Quick note from Metacoda: This is a blog post by Anindra Iswara, a graduate from University of Queensland currently undertaking a Master in Computer Science. Anindra was employed by Metacoda as part of the SAS® Work Placement Program over the summer break (December 2013 – February 2014) and these are her “things that matter” (4 tips) on what she learned. You can read about her internship here
Now over to Anindra …
During my part-time summer internship, I had the opportunity to use four SAS Software products: SAS® Enterprise Guide® 6.1, SAS® Data Integration Studio 4.7, SAS® Enterprise Miner and Text Miner 12.3 and SAS® Visual Analytics 6.3. I understand my exposure to the software was for a short period of time, and I don’t claim to be an expert, however I’d like to share a few simple tips I found really important as a new SAS user.

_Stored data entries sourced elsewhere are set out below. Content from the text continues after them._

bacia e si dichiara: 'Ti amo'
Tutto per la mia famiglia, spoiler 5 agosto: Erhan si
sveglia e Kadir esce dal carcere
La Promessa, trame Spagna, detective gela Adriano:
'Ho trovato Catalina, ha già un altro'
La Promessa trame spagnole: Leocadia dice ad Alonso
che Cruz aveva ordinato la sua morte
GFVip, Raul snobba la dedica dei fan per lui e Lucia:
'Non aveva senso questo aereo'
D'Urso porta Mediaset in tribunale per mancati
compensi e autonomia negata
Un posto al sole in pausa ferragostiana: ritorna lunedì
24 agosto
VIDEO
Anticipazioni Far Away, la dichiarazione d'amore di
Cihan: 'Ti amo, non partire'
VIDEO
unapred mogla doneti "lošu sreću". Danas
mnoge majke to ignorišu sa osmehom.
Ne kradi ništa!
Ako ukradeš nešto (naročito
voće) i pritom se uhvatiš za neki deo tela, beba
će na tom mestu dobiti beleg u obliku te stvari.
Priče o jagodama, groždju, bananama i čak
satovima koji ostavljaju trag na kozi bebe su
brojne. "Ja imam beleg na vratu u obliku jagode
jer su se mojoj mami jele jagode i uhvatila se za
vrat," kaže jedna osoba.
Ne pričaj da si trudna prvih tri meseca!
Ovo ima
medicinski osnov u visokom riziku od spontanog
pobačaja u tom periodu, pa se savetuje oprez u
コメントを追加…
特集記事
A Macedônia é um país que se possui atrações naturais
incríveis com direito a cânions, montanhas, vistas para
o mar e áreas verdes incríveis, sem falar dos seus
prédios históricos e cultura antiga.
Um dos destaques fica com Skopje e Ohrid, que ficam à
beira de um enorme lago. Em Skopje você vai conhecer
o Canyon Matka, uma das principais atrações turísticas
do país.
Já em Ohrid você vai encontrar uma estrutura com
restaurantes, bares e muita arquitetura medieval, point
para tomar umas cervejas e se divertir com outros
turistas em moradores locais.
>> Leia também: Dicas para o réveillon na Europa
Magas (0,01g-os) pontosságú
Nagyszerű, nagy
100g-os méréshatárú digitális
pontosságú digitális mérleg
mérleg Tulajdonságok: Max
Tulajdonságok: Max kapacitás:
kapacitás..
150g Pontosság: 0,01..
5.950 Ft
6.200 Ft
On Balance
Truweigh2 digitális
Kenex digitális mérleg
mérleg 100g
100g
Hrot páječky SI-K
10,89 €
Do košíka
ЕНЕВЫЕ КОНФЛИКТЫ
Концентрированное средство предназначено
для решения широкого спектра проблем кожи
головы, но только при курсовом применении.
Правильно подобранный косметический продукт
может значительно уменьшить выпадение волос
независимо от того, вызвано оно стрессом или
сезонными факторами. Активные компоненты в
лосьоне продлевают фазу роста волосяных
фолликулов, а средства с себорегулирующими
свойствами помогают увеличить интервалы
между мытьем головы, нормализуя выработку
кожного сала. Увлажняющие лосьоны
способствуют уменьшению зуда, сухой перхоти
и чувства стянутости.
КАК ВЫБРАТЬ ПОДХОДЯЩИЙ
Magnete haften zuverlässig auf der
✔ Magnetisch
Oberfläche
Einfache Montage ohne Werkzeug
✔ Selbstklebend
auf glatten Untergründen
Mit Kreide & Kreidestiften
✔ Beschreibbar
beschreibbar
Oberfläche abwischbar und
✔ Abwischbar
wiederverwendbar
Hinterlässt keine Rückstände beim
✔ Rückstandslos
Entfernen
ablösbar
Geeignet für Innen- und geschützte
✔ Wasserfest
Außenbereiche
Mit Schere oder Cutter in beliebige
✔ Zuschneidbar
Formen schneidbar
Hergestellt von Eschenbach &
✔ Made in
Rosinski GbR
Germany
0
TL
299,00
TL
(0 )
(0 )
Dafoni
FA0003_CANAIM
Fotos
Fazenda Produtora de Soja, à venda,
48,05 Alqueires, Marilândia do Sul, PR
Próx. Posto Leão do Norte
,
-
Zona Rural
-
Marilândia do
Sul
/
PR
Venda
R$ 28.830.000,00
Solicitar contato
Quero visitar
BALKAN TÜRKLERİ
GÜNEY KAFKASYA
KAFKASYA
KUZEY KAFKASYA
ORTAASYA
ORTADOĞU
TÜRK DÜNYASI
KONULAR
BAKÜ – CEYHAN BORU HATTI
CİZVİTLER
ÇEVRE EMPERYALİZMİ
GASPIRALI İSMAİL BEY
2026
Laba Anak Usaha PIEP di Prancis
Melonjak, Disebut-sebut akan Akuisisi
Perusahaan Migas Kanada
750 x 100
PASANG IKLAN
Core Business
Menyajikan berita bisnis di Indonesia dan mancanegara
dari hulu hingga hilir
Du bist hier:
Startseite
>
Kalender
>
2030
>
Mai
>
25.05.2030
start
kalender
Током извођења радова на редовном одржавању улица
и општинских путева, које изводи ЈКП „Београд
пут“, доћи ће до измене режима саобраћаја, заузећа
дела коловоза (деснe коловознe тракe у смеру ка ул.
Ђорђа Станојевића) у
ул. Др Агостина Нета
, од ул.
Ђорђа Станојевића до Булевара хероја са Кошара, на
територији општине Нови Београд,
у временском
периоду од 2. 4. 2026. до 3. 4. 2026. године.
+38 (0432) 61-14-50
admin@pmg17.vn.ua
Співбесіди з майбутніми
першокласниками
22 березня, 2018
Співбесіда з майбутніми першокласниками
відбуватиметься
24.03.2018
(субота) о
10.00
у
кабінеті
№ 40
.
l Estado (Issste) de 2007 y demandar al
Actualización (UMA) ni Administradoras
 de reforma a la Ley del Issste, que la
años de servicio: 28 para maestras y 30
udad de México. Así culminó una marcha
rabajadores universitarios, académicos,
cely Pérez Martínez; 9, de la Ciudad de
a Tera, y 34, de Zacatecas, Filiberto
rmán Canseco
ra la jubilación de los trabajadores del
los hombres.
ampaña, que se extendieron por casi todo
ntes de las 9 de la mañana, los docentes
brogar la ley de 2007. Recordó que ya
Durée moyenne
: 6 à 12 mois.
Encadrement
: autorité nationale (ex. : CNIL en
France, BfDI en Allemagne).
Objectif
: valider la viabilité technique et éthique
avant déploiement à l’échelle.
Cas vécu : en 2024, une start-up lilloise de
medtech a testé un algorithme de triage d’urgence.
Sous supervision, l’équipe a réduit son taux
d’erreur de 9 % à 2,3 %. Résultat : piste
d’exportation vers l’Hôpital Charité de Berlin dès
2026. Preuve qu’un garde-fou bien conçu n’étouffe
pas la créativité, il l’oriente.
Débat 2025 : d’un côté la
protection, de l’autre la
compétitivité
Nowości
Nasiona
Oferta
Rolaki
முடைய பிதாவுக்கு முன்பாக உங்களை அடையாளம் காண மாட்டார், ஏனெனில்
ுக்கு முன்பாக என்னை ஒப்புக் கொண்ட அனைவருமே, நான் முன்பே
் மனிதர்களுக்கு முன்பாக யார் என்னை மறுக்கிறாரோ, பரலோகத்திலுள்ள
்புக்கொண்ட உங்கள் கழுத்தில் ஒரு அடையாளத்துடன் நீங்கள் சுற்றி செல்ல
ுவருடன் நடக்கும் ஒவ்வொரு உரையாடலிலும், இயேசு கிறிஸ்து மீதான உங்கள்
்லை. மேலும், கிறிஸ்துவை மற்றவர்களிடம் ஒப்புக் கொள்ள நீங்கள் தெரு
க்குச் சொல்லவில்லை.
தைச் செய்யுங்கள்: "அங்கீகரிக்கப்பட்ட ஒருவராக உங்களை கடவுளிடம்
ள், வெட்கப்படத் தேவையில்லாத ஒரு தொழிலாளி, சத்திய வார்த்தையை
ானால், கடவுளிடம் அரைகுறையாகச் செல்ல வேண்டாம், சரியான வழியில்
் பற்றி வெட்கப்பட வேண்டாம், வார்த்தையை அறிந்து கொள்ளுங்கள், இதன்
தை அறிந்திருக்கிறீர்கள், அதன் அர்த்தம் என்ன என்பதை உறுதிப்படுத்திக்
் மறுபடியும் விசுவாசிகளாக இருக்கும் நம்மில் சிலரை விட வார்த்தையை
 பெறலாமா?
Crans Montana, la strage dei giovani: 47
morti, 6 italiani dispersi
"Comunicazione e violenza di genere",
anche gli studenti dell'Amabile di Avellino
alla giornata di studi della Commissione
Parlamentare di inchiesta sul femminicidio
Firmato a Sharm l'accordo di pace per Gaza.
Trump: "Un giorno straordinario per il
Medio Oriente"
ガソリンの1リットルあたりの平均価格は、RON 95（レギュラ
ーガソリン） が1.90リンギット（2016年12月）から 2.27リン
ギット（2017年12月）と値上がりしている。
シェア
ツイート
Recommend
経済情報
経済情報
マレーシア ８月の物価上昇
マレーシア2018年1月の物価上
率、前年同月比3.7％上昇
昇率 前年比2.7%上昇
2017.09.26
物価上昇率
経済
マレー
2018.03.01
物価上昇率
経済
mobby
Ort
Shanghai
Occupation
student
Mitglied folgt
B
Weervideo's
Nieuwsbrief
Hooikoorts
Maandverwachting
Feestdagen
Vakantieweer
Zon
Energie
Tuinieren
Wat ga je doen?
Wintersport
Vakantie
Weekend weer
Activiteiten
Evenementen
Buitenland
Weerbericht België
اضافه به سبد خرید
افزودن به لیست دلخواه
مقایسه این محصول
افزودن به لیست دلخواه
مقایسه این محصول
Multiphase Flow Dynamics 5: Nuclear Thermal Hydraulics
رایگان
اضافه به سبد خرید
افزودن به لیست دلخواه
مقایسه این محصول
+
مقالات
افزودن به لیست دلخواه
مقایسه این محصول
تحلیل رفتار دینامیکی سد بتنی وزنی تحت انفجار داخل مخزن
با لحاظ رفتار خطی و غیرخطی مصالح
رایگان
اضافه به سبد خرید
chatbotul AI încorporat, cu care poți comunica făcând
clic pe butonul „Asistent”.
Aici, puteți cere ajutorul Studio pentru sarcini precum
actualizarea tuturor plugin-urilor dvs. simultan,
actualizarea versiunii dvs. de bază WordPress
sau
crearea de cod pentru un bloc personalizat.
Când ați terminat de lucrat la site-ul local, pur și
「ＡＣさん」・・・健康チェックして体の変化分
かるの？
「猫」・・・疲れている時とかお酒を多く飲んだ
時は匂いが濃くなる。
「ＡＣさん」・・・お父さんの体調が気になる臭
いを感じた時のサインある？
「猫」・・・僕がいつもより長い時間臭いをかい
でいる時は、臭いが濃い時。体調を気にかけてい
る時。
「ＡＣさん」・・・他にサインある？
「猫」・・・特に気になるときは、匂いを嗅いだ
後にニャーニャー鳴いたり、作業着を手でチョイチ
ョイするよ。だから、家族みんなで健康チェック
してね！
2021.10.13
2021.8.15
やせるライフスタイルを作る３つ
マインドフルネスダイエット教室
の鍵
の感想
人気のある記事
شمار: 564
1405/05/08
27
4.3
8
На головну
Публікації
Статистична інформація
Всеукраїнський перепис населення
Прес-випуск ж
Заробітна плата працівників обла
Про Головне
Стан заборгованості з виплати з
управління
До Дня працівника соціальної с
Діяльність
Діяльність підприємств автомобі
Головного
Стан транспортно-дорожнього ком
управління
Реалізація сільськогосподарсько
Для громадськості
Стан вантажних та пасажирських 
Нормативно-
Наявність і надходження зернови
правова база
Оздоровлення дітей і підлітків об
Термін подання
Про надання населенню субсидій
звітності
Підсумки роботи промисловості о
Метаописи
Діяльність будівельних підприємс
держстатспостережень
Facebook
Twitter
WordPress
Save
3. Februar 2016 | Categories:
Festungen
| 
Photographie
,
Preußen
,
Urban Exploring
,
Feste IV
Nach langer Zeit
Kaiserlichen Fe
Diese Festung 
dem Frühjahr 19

Below is a tip from my use with each product.
SAS Data Integration Studio Tip
In my limited exposure to SAS Data Integration Studio I found the transpose transformation to be very useful. Most of the open data I collected had columns of date information. I guess it was designed this way to read within Excel. This layout didn’t suit my analysis needs where I needed all the dates in one column. Using the transpose transformation I was able to convert all the date columns into one date column as you can see in the screenshot below.
Additionally, I find controlling the flow of the job in SAS Data Integration Studio important. There were situations where the job flow look perfectly fine but an error occurred when it ran the job as the order wasn’t correct. What I discovered was that you need to also ensure the sequence of the transformations (the numbering) is in order too.
SAS Text Miner Tip
SAS Text Miner is used for analysing unstructured textual data. This type of data tends to be rather dirty, and to use unstructured textual data in a model prior to “cleaning”, may produce an undesired model. So my suggestion is to use the text parsing and text filtering nodes. These nodes help with “cleaning” the data by creating correct stop words and an abbreviation list, fixing spelling errors, properly defining synonyms and many other tasks. Once the data is clean then you can use the other point and click nodes of SAS Enterprise Miner to find the best model using the various algorithms, settings and options available.
SAS Enterprise Guide Tip
Once my data was prepared in SAS Data Integration Studio, I used SAS Enterprise Guide to query the data, create some new tables, and produce some charts. What I learned from this process is to continuously verify the modified/combined data. A complex query may produce unexpected values in your resultant table. This may be due to aggregating incorrectly or by specifying an incorrect formula or format. One method I found useful to verify the aggregation was to use the Summary Statistics task for measurements, to use a Line Chart for dates and a Bar Chart or One Way Frequency for category based data. Naturally the more familiar you are with your data the easier your reconciliation approach is.
SAS Visual Analytics Tip
I found SAS Visual Analytics to be an amazingly simple, yet feature rich and powerful analytics product. I became familiar with SAS Visual Analytics Data Builder, SAS Visual Analytics Explorer and SAS Visual Analytics Designer. The SAS Visual Analytics Data Builder allows you to prepare the data and I found the interface to be easy to use with nice visualisation of the query logic. The SAS Visual Analytics Explorer component is great to explore data. With the autochart visualisation, you simply drag the columns you’d like to explore onto the workspace, and SAS Visual Analytics Explorer will determine the best visualization. SAS Visual Analytics Designer allows you to design reports as well as create custom graphs, which once again is easy to do with drag and drop. I was impressed by how little effort was required to produce a nice interactive report. Below is an example of a report I produced:
An area I found vital when creating the explorations and reports is to ensure the data items role is set correctly. Examples of data roles are: measure, geography, category, and document collection. By spending some time verifying the data roles before creating explorations and visualisations, allows the best visual to be chosen and prevents having to revisit the data items role settings afterwards. Some specific areas/tips I have are:
- If working with unstructured text to use document collection instead of category.
- If you want to produce a geo map, ensure you have a geography role assigned.
- If you want to show the groups in your data, set the role to category.
These 4 tips are things that mattered to me during my internship at Metacoda and I hope you found them useful too. If you have any comments or further tips in these areas, please share below.